I’m staring numbly at the reflection of the overhead lighting grid in my espresso when Nancy’s voice pulls me out of it.

“Cal, you okay?” she asks, seeing how my expression has darkened. “Cal, what is it?”

“My boots,” I mutter in reply.

“Your boots? What do they have to do with a clerical mistake?”

“It wasn’t a clerical mistake,” I say, suddenly seeing it all very clearly.

“Why not?”

“Three reasons. For openers, after talking to Dad last night, we can be pretty sure that I wasn’t listed as killed in action by mistake like these guys.”

“And the other two?”

“My dog tags.”

It’s been twenty-four years since I told her about the incident at the field hospital, but I can tell from the way her eyes widen that she remembers it.

“I had leg wounds; they removed my boots and my pants. My tags and ID probably went with ’em.”

“You think somebody else ended up with them?”

“Uh-huh. Only he wasn’t lucky like me. He didn’t make it.”

“But what about his dog tags and ID? I mean, I remember your ID had your photograph. Wouldn’t that have tipped them off?”

“Maybe, maybe not.”

“I also remember you telling me dog tags weren’t the only thing they used to make identifications.”

“You mean fingerprints, dental charts?”

Nancy nods uncomfortably and tilts her head toward the next table where a man seems to be eavesdropping on our conversation from behind a newspaper.

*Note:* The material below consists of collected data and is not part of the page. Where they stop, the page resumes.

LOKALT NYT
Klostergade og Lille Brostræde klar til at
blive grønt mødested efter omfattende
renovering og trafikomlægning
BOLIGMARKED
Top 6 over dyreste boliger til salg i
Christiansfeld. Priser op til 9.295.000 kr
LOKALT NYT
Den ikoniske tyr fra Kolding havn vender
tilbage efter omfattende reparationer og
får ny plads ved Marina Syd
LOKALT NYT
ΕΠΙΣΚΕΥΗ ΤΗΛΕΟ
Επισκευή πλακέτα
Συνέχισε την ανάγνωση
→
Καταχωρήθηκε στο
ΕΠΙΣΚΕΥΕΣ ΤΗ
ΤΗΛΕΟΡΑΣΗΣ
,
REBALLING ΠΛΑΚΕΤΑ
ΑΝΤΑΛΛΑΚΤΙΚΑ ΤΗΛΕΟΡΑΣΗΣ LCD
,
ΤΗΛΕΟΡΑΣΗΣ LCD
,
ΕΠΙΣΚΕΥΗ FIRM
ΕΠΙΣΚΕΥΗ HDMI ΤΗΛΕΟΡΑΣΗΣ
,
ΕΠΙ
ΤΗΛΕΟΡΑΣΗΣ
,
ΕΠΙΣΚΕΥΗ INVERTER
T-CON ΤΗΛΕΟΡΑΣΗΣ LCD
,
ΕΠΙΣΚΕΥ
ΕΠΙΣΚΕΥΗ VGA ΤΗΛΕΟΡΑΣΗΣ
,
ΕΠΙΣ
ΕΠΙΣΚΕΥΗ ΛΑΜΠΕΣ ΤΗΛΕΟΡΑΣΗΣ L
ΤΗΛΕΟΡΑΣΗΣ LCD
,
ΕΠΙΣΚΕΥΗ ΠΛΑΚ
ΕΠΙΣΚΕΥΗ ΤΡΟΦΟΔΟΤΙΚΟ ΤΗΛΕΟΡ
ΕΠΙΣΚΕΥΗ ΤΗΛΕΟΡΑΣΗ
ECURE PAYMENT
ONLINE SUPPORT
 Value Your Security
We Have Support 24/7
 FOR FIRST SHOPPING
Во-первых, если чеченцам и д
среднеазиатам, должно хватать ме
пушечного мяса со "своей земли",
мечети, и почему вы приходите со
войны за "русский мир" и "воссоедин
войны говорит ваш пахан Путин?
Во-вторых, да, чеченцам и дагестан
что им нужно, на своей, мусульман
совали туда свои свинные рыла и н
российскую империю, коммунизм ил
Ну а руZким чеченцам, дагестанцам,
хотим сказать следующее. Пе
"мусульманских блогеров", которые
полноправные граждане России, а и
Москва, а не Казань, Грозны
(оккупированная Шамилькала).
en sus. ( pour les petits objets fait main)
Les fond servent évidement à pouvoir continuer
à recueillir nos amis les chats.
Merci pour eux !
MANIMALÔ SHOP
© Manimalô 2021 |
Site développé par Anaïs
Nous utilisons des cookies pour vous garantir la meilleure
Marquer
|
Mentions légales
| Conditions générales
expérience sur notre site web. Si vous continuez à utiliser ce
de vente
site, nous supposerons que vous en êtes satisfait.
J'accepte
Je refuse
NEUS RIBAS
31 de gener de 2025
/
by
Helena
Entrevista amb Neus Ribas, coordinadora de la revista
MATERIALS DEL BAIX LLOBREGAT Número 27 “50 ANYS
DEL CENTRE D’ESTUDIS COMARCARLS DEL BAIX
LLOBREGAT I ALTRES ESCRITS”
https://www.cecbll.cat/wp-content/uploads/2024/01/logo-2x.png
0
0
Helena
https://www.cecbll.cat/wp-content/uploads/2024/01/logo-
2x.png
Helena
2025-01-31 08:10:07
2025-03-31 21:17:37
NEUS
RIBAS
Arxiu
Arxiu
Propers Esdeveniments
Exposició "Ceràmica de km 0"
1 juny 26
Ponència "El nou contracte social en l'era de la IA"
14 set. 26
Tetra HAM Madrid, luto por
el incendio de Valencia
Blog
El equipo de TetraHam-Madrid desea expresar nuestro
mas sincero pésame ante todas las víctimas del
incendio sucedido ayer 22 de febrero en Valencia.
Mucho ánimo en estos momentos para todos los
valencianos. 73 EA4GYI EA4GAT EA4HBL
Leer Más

“When they could,” I say in a detached tone that hasn’t come out of me in years. “You know how many bodies I saw without hands, without heads? Every time a grunt tripped a VC booby trap, the guys who weren’t blown to bits spent the next couple of hours collecting the body parts; then they got to decide which ones belonged to who, and bagged ’em. Finally, a chopper dumped ’em at a collection point where a graves registration guy, putting in fourteen-hour days, is slogging his way through a pile of body bags that never gets smaller. In one of ’em he finds a mangled torso, a
couple of limbs, maybe a pulped hand, some bloody fatigues, and a loose pair of boots with dog tags dangling from the laces.”

“I understand.”

“If I’m right, whoever that poor bastard was—” I pause and swallow back the bile rising in my throat—"it’s
his
name, not mine, that belongs on that wall.”